Mechanism Frequency/prognostic significance in breast cancer Reference
Gene mutation MET mutations are uncommon; HGF promoter region mutations occur in 15 to 51% of breast cancers [30,31]
Gene amplification MET amplification is uncommon, occurring in 0 to 8% of breast cancers; MET copy number is positively correlated with TN tumours [32,33]
  Patients with trastuzumab-treated Her2-positive metastatic breast cancer show MET amplification in 27.7% of cases and HGF amplification in 39.3% of cases; patients with MET-amplified Her2-positive tumours have a shorter time to progression [34]
Autocrine signalling HGF and MET mRNA detected in tumour cells in all breast cancers analysed, with strongest positivity at the advancing edge of the tumour [35]

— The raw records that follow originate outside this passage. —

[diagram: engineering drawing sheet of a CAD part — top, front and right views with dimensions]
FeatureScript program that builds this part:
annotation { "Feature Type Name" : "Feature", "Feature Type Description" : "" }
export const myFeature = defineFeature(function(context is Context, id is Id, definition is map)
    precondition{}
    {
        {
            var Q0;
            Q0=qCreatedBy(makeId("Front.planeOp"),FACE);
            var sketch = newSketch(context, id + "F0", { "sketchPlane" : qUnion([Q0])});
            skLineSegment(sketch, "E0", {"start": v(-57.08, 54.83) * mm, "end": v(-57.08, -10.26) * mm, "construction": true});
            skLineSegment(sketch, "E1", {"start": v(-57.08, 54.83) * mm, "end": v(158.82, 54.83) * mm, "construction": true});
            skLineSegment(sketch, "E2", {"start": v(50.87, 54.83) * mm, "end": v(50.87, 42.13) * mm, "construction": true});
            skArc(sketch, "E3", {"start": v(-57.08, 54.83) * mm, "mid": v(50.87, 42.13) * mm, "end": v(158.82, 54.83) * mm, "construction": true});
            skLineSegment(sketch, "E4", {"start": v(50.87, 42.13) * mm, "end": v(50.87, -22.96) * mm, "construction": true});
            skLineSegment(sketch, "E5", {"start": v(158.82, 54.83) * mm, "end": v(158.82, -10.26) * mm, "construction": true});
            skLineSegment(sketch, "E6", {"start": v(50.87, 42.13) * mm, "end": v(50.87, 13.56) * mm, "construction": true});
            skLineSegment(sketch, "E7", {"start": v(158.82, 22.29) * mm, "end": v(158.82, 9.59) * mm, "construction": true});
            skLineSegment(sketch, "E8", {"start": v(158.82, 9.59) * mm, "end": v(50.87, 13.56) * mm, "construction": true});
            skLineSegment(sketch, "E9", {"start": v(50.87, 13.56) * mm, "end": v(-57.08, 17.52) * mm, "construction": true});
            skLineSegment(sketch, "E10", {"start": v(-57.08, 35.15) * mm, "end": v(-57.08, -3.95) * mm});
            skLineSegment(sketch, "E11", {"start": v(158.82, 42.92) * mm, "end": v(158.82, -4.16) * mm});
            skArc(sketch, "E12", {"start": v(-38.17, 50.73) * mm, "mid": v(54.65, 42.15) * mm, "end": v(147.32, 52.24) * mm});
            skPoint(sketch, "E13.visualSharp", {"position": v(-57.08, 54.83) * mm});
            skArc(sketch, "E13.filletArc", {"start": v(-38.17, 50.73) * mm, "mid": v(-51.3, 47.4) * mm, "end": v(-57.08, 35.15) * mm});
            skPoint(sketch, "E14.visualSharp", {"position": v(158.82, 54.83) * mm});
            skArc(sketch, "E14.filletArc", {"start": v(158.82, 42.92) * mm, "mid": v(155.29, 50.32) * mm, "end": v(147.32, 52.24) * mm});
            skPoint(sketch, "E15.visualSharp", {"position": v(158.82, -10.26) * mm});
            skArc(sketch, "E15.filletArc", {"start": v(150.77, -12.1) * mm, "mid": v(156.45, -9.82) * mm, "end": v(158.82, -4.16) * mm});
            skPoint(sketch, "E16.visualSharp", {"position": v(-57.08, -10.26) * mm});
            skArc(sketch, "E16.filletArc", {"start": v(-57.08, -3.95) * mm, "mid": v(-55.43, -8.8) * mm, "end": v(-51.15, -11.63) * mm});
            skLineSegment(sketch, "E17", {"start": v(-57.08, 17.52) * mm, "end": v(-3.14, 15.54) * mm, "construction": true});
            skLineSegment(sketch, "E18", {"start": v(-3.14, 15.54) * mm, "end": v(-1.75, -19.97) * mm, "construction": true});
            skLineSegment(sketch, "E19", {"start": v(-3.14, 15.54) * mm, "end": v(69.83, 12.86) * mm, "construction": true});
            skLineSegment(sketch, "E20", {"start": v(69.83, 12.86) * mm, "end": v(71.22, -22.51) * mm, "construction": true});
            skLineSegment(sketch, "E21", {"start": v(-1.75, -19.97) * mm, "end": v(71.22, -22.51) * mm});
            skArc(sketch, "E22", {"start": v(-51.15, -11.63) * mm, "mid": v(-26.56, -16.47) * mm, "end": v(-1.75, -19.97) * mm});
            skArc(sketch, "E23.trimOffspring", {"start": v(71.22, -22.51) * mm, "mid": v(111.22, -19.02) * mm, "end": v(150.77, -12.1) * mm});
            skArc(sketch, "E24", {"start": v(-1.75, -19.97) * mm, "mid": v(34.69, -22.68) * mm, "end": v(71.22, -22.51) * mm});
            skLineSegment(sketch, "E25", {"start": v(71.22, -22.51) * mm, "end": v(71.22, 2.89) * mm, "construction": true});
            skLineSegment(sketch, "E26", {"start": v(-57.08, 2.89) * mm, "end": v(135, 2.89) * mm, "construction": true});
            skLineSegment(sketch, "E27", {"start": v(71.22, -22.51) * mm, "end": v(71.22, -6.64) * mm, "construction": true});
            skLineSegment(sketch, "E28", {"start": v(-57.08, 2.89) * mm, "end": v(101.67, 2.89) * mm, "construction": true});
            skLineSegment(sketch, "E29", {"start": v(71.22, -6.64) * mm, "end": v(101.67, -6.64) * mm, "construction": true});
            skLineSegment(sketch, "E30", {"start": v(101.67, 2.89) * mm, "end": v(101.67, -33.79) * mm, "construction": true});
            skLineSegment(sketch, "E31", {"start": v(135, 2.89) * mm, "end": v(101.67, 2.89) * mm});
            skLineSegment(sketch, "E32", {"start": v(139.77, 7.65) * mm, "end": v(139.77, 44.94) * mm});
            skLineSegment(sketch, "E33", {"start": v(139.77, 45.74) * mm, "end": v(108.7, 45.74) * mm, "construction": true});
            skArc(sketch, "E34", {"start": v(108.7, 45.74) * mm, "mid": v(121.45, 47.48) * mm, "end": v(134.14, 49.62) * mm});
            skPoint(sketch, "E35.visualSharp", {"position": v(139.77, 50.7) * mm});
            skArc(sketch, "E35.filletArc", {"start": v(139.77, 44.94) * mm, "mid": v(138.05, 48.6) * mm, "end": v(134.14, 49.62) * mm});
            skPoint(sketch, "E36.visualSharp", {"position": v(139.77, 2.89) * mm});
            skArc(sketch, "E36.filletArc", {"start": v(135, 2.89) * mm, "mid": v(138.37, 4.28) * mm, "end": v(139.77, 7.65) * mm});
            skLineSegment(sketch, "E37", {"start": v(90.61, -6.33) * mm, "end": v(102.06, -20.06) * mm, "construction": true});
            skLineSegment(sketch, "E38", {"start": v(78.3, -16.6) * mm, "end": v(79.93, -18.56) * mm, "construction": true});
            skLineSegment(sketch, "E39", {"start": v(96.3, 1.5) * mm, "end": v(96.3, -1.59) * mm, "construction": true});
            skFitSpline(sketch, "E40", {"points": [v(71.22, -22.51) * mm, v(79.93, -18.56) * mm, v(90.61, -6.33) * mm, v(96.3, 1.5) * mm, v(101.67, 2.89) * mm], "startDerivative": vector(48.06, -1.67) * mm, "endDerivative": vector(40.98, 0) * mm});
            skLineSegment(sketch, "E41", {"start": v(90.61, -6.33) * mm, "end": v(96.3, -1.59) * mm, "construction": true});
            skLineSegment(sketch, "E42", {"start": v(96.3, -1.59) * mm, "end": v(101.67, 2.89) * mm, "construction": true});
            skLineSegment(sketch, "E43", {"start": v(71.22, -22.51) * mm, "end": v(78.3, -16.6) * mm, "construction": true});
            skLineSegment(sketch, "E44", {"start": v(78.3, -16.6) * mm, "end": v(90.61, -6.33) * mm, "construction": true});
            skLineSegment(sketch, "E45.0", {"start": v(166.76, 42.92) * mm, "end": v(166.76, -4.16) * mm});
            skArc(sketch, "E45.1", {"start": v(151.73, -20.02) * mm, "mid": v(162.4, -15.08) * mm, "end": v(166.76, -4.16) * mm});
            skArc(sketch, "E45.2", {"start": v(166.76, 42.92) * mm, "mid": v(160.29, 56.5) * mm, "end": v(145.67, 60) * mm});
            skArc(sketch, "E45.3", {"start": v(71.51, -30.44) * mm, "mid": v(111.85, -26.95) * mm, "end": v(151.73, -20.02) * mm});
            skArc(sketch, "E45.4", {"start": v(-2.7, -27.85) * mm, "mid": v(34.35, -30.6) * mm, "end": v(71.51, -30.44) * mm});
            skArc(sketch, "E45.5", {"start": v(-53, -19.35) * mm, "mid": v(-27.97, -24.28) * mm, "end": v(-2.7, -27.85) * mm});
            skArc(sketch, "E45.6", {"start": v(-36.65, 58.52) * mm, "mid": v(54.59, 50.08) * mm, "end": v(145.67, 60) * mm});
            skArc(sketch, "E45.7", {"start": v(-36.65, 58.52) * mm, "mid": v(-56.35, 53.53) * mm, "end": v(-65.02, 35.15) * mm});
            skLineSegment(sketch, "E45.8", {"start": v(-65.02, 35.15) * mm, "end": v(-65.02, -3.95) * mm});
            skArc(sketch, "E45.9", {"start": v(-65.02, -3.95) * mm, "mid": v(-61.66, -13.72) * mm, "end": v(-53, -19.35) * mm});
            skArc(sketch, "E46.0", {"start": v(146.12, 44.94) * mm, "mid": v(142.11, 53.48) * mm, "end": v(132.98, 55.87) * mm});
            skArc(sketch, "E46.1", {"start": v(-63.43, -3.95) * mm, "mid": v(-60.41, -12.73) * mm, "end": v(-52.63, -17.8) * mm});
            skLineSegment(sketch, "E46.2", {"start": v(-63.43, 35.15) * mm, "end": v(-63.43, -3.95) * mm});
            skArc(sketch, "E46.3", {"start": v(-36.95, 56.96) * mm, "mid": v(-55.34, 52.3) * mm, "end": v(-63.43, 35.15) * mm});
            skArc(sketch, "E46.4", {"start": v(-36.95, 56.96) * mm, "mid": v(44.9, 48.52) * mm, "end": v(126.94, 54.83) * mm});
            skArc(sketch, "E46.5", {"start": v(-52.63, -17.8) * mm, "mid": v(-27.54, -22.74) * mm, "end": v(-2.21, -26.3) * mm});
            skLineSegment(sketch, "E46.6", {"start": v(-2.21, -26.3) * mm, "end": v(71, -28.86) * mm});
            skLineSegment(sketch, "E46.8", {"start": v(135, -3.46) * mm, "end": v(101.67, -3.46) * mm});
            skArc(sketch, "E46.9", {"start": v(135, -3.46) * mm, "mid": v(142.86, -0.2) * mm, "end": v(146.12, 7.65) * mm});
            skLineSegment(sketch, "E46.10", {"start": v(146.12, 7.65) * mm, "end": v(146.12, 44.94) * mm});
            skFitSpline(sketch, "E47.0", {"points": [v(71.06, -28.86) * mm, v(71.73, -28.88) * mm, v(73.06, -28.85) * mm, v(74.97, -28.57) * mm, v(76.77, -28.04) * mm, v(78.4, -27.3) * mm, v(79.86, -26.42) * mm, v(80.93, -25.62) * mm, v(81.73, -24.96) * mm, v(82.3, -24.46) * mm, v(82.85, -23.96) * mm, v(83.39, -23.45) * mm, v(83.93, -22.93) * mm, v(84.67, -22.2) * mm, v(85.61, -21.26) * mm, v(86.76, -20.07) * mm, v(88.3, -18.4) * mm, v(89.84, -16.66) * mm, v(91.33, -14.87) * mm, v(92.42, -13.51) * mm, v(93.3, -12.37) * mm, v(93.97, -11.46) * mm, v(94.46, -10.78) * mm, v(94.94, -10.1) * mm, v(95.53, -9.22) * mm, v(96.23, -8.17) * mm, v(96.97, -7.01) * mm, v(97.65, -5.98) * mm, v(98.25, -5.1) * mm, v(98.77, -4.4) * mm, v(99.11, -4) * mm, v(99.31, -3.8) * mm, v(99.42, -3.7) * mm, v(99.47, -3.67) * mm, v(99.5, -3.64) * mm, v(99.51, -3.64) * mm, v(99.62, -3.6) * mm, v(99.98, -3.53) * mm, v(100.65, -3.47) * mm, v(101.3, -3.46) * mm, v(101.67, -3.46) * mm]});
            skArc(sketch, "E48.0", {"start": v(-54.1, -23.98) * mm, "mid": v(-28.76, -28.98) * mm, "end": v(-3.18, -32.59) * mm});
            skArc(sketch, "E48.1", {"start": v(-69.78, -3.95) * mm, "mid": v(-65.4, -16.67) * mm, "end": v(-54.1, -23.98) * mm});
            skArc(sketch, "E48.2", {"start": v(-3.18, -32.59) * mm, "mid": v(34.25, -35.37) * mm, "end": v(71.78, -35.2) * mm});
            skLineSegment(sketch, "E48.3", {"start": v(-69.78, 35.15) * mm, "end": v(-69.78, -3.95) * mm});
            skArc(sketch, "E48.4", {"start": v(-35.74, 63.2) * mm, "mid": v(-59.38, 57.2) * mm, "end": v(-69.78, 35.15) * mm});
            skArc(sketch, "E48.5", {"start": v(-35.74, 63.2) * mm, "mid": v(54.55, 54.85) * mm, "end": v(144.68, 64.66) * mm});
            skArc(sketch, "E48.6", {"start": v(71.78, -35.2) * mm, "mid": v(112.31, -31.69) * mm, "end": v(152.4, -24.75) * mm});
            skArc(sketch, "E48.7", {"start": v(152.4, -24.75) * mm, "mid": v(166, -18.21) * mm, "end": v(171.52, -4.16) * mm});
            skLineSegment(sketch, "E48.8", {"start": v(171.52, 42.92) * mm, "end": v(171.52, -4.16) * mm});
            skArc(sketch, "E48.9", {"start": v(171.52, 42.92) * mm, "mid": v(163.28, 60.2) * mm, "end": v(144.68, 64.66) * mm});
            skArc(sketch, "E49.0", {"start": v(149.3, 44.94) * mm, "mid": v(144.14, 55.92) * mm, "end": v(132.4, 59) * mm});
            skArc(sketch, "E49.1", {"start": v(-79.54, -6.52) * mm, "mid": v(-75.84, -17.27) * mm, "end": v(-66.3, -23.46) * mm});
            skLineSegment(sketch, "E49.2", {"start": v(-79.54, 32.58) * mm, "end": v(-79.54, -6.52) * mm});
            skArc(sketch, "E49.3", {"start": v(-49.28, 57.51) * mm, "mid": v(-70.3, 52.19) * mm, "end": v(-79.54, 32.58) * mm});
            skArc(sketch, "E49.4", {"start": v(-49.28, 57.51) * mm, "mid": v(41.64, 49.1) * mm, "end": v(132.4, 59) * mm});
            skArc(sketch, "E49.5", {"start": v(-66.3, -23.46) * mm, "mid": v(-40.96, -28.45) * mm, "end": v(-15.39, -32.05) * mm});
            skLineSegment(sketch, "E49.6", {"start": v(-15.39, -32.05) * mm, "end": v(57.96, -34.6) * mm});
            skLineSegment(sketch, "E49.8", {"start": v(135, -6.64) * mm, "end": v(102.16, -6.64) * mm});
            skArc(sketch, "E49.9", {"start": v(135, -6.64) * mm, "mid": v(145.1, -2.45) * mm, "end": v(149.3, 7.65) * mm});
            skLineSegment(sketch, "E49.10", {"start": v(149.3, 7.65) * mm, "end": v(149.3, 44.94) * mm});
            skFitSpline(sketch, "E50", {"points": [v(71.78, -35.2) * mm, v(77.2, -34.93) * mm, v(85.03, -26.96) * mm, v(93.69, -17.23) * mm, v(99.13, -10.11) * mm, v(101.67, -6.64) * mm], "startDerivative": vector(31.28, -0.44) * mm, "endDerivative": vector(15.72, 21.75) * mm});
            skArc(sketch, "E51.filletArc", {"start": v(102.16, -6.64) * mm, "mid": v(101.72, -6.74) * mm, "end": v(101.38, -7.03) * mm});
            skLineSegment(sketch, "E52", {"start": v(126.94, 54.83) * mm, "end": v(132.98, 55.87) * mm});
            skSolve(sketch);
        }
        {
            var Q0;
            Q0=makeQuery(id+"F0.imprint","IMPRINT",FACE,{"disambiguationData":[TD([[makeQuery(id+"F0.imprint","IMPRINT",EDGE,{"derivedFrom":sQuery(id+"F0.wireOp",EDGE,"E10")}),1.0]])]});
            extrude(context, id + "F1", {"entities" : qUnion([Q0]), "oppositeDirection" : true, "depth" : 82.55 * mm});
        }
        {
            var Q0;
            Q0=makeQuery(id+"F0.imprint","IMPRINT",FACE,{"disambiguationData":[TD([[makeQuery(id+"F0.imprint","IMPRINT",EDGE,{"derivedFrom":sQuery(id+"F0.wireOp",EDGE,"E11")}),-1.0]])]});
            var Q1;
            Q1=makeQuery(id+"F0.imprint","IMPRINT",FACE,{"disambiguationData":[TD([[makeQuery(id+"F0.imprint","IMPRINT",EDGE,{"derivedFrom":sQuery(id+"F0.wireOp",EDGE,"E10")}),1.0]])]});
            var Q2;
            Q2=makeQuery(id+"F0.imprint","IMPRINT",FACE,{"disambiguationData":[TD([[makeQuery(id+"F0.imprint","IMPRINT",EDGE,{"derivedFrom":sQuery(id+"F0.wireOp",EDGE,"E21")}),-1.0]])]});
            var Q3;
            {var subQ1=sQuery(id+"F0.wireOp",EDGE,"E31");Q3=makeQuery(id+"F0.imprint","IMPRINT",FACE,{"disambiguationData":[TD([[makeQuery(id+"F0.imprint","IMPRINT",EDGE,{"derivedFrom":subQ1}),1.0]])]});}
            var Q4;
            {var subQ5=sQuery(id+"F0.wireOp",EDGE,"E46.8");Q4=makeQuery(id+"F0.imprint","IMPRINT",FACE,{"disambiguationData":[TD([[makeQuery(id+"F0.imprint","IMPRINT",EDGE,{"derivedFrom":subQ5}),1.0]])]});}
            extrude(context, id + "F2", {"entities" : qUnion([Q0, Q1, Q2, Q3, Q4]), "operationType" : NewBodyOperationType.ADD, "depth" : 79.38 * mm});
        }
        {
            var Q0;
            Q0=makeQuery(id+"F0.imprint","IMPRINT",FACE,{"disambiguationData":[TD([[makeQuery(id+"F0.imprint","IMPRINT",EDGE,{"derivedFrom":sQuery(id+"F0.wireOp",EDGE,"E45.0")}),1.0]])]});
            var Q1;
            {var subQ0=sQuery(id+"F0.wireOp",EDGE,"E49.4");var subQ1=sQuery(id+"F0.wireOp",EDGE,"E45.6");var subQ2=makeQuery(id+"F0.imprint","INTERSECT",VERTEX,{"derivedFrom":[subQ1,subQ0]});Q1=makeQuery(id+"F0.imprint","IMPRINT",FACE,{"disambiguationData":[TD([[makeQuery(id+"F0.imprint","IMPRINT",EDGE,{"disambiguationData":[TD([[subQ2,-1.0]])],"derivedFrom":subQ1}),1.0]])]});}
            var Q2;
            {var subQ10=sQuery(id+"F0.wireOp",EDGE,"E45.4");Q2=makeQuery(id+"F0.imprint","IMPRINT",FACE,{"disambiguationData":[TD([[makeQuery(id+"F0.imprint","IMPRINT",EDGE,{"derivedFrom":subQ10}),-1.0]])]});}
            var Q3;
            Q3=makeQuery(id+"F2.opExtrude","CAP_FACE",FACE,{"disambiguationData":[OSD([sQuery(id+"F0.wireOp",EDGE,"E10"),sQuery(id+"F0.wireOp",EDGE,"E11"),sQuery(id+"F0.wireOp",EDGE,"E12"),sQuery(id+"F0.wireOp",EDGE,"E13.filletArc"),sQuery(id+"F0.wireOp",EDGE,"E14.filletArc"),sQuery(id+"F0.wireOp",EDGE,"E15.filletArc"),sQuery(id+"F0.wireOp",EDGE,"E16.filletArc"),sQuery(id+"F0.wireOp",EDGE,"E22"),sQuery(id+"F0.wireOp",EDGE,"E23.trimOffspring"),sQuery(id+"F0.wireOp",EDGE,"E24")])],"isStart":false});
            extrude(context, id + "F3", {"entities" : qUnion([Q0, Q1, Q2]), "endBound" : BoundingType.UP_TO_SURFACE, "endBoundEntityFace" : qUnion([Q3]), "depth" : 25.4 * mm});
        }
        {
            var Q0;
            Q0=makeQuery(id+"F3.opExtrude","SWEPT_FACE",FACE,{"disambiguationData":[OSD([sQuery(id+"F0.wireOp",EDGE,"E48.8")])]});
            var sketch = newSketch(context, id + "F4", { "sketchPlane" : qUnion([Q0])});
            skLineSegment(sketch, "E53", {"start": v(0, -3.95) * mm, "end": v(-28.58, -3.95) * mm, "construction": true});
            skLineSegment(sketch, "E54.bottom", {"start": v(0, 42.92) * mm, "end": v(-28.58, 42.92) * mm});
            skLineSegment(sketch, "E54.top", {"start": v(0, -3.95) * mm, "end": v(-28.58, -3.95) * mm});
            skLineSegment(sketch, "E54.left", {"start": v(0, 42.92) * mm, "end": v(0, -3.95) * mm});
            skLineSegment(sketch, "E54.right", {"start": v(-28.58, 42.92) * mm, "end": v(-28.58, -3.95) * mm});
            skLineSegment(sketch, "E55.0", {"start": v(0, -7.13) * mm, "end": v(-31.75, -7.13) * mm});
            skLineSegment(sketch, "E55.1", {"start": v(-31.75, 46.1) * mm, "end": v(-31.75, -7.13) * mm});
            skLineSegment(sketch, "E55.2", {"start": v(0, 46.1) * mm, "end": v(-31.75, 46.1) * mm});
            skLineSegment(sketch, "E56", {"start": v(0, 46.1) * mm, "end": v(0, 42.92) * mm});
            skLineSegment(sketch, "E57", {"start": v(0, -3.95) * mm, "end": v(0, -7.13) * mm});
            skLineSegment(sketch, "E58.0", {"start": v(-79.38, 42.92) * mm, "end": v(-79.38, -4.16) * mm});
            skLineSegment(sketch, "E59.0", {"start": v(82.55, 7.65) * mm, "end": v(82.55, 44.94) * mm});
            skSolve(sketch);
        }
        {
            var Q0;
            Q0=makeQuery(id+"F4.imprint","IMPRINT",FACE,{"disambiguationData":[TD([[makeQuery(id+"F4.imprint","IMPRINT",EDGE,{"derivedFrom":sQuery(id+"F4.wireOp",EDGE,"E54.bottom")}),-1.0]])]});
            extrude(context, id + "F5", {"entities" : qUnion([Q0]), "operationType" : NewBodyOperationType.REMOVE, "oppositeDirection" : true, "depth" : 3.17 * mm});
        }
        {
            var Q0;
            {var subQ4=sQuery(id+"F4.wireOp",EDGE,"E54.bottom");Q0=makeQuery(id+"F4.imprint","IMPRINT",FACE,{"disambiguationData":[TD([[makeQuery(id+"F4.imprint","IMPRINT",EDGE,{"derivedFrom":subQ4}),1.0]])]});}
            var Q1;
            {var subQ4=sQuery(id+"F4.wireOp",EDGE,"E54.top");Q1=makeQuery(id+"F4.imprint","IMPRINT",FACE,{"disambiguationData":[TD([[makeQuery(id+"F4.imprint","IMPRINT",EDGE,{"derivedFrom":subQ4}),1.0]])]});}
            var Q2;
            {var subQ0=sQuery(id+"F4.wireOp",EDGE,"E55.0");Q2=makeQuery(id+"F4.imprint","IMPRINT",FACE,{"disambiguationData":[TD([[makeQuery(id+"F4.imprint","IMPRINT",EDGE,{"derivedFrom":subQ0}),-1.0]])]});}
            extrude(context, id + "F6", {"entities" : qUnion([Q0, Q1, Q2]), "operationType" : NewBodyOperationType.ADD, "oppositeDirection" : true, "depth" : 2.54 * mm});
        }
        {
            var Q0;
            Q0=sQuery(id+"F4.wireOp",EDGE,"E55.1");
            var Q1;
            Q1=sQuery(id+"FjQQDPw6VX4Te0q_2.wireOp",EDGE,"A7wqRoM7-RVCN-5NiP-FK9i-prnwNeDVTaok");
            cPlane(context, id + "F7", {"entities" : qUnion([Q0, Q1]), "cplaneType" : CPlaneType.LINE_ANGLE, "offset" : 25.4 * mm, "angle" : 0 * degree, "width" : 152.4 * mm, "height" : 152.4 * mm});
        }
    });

  On IHC, autocrine pattern of staining seen in 46.6% of tumours [37]
Paracrine signalling On IHC, paracrine pattern seen in 59.1% of tumours; paracrine signalling is associated with a worse outcome when c-Met staining is more intense at the tumour front [68]
C-Met activity (phosphorylation) Using RPPA, 47.9% of tumours showed high phospho-c-Met expression; inconsistent relationship with molecular subtype; high phospho-c-Met associated with an increased risk of tumour recurrence [43,44]
  1. Frequency and prognostic significance of the different mechanisms of aberrant c-Met signalling in invasive breast cancer, identified in studies using human tissue samples. HGF, hepatocyte growth factor, IHC, immunohistochemistry, RPPA, reverse-phase protein arrays; TN, triple negative.